Focal Segmental Glomerulosclerosis (FSGS)
USMLE Step 1 trap: Misinterprets focal/segmental terminology: focal = subset of glomeruli, segmental = portion of each affected glomerulus. 'Focal' means only some glomeruli are affected (<50%), and 'segmental' means only part of each affected glomerulus shows sclerosis.
Focal segmental glomerulosclerosis (FSGS) is a nephrotic syndrome caused by podocyte injury leading to scarring of portions of some glomeruli. It's the most common cause of nephrotic syndrome in Black adults in the US, and USMLE Step 1 will test whether you can identify it from clinical context, distinguish it from minimal change disease (MCD), and interpret biopsy findings correctly. The exam hits this from multiple angles: pure recall (what disease does HIV-associated nephropathy represent?), application (why does this patient have nephrotic syndrome that didn't respond to steroids?), and passage interpretation (matching a biopsy description to the right diagnosis).
The trickiest part of FSGS on Step 1 is the terminology and the variants. Students routinely misread 'focal segmental' — it does not mean individual cells within a glomerulus are patchy. Focal refers to the distribution across glomeruli (only some are affected), and segmental refers to how much of each affected glomerulus shows sclerosis (only part of it). The collapsing variant is a separate high-yield target because it has distinct associations (HIV, heroin) and distinct biopsy findings (capillary tuft collapse plus podocyte hyperplasia) that differ from classic FSGS.
The third angle the exam loves is prognosis and management. FSGS is a trap because students assume steroids work here as well as in MCD — they don't. FSGS has substantially lower steroid response rates, higher rates of progression to end-stage renal disease (ESRD), and the collapsing variant carries the worst prognosis of all.
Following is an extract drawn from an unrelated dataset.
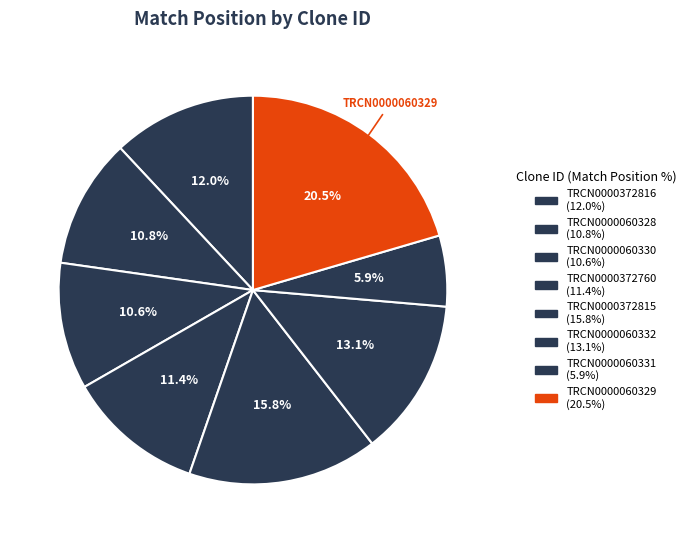

How many slices are in this pie chart?

8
Knowing this distinction can change your answer on a clinical vignette asking what to counsel the patient about.
Common misconceptions
What the exam tests
- Know the key demographic and clinical associations of FSGS: most common nephrotic syndrome in Black adults, and specifically linked to HIV infection (collapsing variant) and heroin use — the exam will use these as clues in the stem.
- Interpret biopsy findings correctly: 'focal' means fewer than 50% of glomeruli are involved, and 'segmental' means only a portion of each affected glomerulus shows sclerosis — not that individual cells within a glomerulus are selectively damaged.
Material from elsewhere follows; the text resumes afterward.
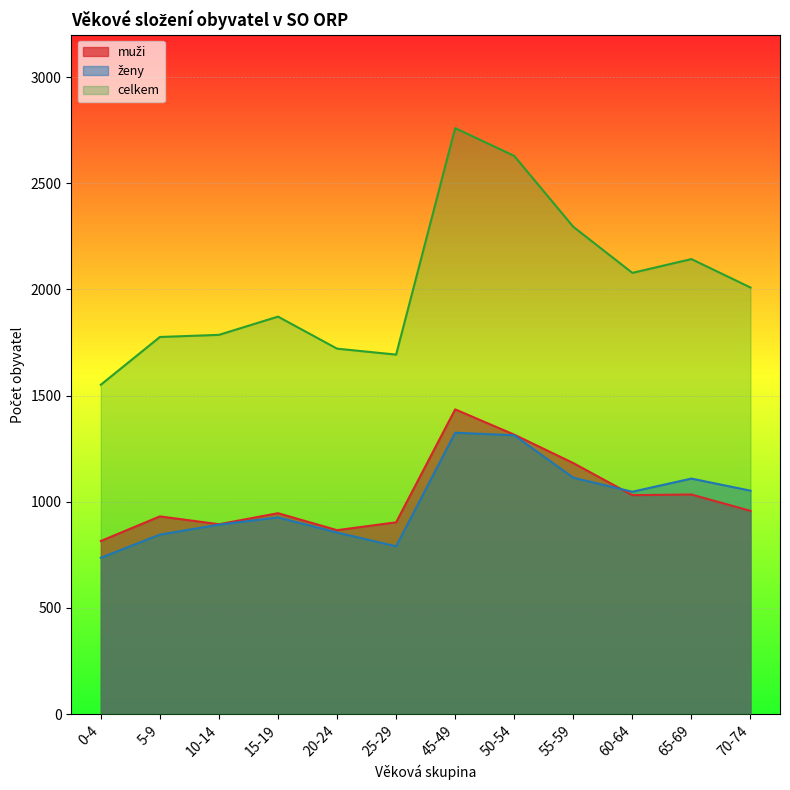

Reading left to right, transcribe all the data shown in this chart.

muži: 815	931	894	946	866	903	1435	1316	1182	1031	1034	957
ženy: 736	845	892	926	855	790	1325	1313	1113	1047	1109	1052
celkem: 1551	1776	1786	1872	1721	1693	2760	2629	2295	2078	2143	2009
- Distinguish collapsing FSGS from classic FSGS on biopsy: collapsing variant shows collapse of the glomerular capillary tuft with overlying podocyte hyperplasia, and is specifically tied to HIV and heroin — this variant has the worst prognosis.
- Compare FSGS management and prognosis to MCD: FSGS responds poorly to steroids relative to MCD, has higher rates of steroid resistance, and frequently progresses to ESRD — especially the collapsing variant.